* What to produce: Reproduce the material below line for line, keeping every character unchanged.

◆ ◆ ◆ ◆ ◆ ◆ ◆

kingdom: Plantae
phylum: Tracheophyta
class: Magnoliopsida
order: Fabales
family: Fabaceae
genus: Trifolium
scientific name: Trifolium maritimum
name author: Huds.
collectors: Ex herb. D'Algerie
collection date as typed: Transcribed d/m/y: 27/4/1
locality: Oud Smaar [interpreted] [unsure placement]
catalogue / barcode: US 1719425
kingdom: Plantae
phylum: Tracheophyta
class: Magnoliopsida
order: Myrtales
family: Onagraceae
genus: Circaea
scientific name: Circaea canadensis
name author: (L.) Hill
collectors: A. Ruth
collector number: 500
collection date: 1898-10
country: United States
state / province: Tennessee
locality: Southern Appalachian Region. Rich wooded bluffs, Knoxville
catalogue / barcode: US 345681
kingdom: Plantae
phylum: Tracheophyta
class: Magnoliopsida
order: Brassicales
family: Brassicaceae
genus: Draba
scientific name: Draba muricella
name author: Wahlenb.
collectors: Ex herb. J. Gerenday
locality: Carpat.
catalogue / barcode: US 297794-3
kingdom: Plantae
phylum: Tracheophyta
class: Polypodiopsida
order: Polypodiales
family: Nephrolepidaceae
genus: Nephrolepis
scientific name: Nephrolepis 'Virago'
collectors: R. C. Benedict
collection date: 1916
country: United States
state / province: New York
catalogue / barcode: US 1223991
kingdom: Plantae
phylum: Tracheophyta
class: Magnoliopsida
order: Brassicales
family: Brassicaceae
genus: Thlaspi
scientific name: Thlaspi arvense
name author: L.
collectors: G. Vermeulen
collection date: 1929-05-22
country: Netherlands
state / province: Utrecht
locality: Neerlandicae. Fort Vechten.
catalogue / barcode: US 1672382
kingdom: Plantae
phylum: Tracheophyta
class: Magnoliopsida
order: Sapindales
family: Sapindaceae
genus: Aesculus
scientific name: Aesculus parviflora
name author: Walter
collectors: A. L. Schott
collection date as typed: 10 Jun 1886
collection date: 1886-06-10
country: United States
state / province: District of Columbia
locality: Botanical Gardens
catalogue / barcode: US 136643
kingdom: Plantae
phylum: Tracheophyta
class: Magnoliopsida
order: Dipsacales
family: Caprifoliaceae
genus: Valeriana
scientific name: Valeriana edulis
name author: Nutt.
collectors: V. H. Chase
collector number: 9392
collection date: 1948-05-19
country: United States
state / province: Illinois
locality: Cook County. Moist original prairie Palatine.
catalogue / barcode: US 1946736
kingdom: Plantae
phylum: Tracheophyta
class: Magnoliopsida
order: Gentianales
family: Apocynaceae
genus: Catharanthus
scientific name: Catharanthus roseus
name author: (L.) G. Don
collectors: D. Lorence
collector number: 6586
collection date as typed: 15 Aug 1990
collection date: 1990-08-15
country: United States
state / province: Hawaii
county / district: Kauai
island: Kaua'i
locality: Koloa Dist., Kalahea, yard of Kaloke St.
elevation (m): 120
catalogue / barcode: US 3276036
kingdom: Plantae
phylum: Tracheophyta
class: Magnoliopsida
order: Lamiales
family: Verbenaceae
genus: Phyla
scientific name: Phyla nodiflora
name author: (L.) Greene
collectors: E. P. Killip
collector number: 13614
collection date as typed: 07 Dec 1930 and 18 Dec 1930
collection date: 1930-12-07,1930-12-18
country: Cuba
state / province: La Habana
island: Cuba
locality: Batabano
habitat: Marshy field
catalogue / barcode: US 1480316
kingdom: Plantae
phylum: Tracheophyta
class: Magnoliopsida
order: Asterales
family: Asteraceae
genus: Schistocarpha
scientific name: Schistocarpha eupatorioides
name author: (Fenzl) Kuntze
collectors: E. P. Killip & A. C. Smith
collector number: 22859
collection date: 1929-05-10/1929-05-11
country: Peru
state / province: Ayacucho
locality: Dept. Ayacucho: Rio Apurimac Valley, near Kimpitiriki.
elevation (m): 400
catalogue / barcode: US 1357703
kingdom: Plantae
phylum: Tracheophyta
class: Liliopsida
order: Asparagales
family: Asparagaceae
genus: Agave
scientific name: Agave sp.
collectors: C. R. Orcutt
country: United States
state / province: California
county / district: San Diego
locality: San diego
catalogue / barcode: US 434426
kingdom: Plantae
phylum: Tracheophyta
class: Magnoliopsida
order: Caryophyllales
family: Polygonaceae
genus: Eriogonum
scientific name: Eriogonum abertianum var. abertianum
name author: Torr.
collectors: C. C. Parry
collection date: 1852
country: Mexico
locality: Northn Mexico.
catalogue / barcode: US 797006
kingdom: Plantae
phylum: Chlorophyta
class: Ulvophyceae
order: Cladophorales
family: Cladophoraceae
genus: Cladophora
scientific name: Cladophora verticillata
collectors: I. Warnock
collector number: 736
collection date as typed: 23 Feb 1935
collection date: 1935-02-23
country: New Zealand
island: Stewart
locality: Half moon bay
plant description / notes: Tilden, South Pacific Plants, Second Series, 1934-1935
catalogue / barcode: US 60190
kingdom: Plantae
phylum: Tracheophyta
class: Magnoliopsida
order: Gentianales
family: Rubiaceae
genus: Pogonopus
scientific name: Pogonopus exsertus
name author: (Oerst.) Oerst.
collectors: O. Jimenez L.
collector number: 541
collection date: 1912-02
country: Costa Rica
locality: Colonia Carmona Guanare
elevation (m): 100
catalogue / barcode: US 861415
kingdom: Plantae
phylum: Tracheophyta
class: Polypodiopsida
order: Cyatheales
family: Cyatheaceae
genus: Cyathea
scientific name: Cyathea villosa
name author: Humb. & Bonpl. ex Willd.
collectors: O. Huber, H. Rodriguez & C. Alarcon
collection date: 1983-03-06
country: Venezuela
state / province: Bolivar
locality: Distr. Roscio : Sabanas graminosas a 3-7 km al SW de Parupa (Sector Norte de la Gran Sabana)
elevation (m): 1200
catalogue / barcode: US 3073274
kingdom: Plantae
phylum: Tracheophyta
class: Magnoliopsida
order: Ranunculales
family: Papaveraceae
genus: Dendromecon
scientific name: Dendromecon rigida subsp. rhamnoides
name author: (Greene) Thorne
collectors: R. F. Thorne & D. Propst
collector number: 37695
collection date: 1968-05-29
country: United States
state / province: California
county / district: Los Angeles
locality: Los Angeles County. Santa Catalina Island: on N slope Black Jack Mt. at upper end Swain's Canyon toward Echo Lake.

◆ ◆ ◆ ◆ ◆ ◆ ◆

* The answer:
kingdom: Plantae
phylum: Tracheophyta
class: Magnoliopsida
order: Fabales
family: Fabaceae
genus: Trifolium
scientific name: Trifolium maritimum
name author: Huds.
collectors: Ex herb. D'Algerie
collection date as typed: Transcribed d/m/y: 27/4/1
locality: Oud Smaar [interpreted] [unsure placement]
catalogue / barcode: US 1719425
kingdom: Plantae
phylum: Tracheophyta
class: Magnoliopsida
order: Myrtales
family: Onagraceae
genus: Circaea
scientific name: Circaea canadensis
name author: (L.) Hill
collectors: A. Ruth
collector number: 500
collection date: 1898-10
country: United States
state / province: Tennessee
locality: Southern Appalachian Region. Rich wooded bluffs, Knoxville
catalogue / barcode: US 345681
kingdom: Plantae
phylum: Tracheophyta
class: Magnoliopsida
order: Brassicales
family: Brassicaceae
genus: Draba
scientific name: Draba muricella
name author: Wahlenb.
collectors: Ex herb. J. Gerenday
locality: Carpat.
catalogue / barcode: US 297794-3
kingdom: Plantae
phylum: Tracheophyta
class: Polypodiopsida
order: Polypodiales
family: Nephrolepidaceae
genus: Nephrolepis
scientific name: Nephrolepis 'Virago'
collectors: R. C. Benedict
collection date: 1916
country: United States
state / province: New York
catalogue / barcode: US 1223991
kingdom: Plantae
phylum: Tracheophyta
class: Magnoliopsida
order: Brassicales
family: Brassicaceae
genus: Thlaspi
scientific name: Thlaspi arvense
name author: L.
collectors: G. Vermeulen
collection date: 1929-05-22
country: Netherlands
state / province: Utrecht
locality: Neerlandicae. Fort Vechten.
catalogue / barcode: US 1672382
kingdom: Plantae
phylum: Tracheophyta
class: Magnoliopsida
order: Sapindales
family: Sapindaceae
genus: Aesculus
scientific name: Aesculus parviflora
name author: Walter
collectors: A. L. Schott
collection date as typed: 10 Jun 1886
collection date: 1886-06-10
country: United States
state / province: District of Columbia
locality: Botanical Gardens
catalogue / barcode: US 136643
kingdom: Plantae
phylum: Tracheophyta
class: Magnoliopsida
order: Dipsacales
family: Caprifoliaceae
genus: Valeriana
scientific name: Valeriana edulis
name author: Nutt.
collectors: V. H. Chase
collector number: 9392
collection date: 1948-05-19
country: United States
state / province: Illinois
locality: Cook County. Moist original prairie Palatine.
catalogue / barcode: US 1946736
kingdom: Plantae
phylum: Tracheophyta
class: Magnoliopsida
order: Gentianales
family: Apocynaceae
genus: Catharanthus
scientific name: Catharanthus roseus
name author: (L.) G. Don
collectors: D. Lorence
collector number: 6586
collection date as typed: 15 Aug 1990
collection date: 1990-08-15
country: United States
state / province: Hawaii
county / district: Kauai
island: Kaua'i
locality: Koloa Dist., Kalahea, yard of Kaloke St.
elevation (m): 120
catalogue / barcode: US 3276036
kingdom: Plantae
phylum: Tracheophyta
class: Magnoliopsida
order: Lamiales
family: Verbenaceae
genus: Phyla
scientific name: Phyla nodiflora
name author: (L.) Greene
collectors: E. P. Killip
collector number: 13614
collection date as typed: 07 Dec 1930 and 18 Dec 1930
collection date: 1930-12-07,1930-12-18
country: Cuba
state / province: La Habana
island: Cuba
locality: Batabano
habitat: Marshy field
catalogue / barcode: US 1480316
kingdom: Plantae
phylum: Tracheophyta
class: Magnoliopsida
order: Asterales
family: Asteraceae
genus: Schistocarpha
scientific name: Schistocarpha eupatorioides
name author: (Fenzl) Kuntze
collectors: E. P. Killip & A. C. Smith
collector number: 22859
collection date: 1929-05-10/1929-05-11
country: Peru
state / province: Ayacucho
locality: Dept. Ayacucho: Rio Apurimac Valley, near Kimpitiriki.
elevation (m): 400
catalogue / barcode: US 1357703
kingdom: Plantae
phylum: Tracheophyta
class: Liliopsida
order: Asparagales
family: Asparagaceae
genus: Agave
scientific name: Agave sp.
collectors: C. R. Orcutt
country: United States
state / province: California
county / district: San Diego
locality: San diego
catalogue / barcode: US 434426
kingdom: Plantae
phylum: Tracheophyta
class: Magnoliopsida
order: Caryophyllales
family: Polygonaceae
genus: Eriogonum
scientific name: Eriogonum abertianum var. abertianum
name author: Torr.
collectors: C. C. Parry
collection date: 1852
country: Mexico
locality: Northn Mexico.
catalogue / barcode: US 797006
kingdom: Plantae
phylum: Chlorophyta
class: Ulvophyceae
order: Cladophorales
family: Cladophoraceae
genus: Cladophora
scientific name: Cladophora verticillata
collectors: I. Warnock
collector number: 736
collection date as typed: 23 Feb 1935
collection date: 1935-02-23
country: New Zealand
island: Stewart
locality: Half moon bay
plant description / notes: Tilden, South Pacific Plants, Second Series, 1934-1935
catalogue / barcode: US 60190
kingdom: Plantae
phylum: Tracheophyta
class: Magnoliopsida
order: Gentianales
family: Rubiaceae
genus: Pogonopus
scientific name: Pogonopus exsertus
name author: (Oerst.) Oerst.
collectors: O. Jimenez L.
collector number: 541
collection date: 1912-02
country: Costa Rica
locality: Colonia Carmona Guanare
elevation (m): 100
catalogue / barcode: US 861415
kingdom: Plantae
phylum: Tracheophyta
class: Polypodiopsida
order: Cyatheales
family: Cyatheaceae
genus: Cyathea
scientific name: Cyathea villosa
name author: Humb. & Bonpl. ex Willd.
collectors: O. Huber, H. Rodriguez & C. Alarcon
collection date: 1983-03-06
country: Venezuela
state / province: Bolivar
locality: Distr. Roscio : Sabanas graminosas a 3-7 km al SW de Parupa (Sector Norte de la Gran Sabana)
elevation (m): 1200
catalogue / barcode: US 3073274
kingdom: Plantae
phylum: Tracheophyta
class: Magnoliopsida
order: Ranunculales
family: Papaveraceae
genus: Dendromecon
scientific name: Dendromecon rigida subsp. rhamnoides
name author: (Greene) Thorne
collectors: R. F. Thorne & D. Propst
collector number: 37695
collection date: 1968-05-29
country: United States
state / province: California
county / district: Los Angeles
locality: Los Angeles County. Santa Catalina Island: on N slope Black Jack Mt. at upper end Swain's Canyon toward Echo Lake.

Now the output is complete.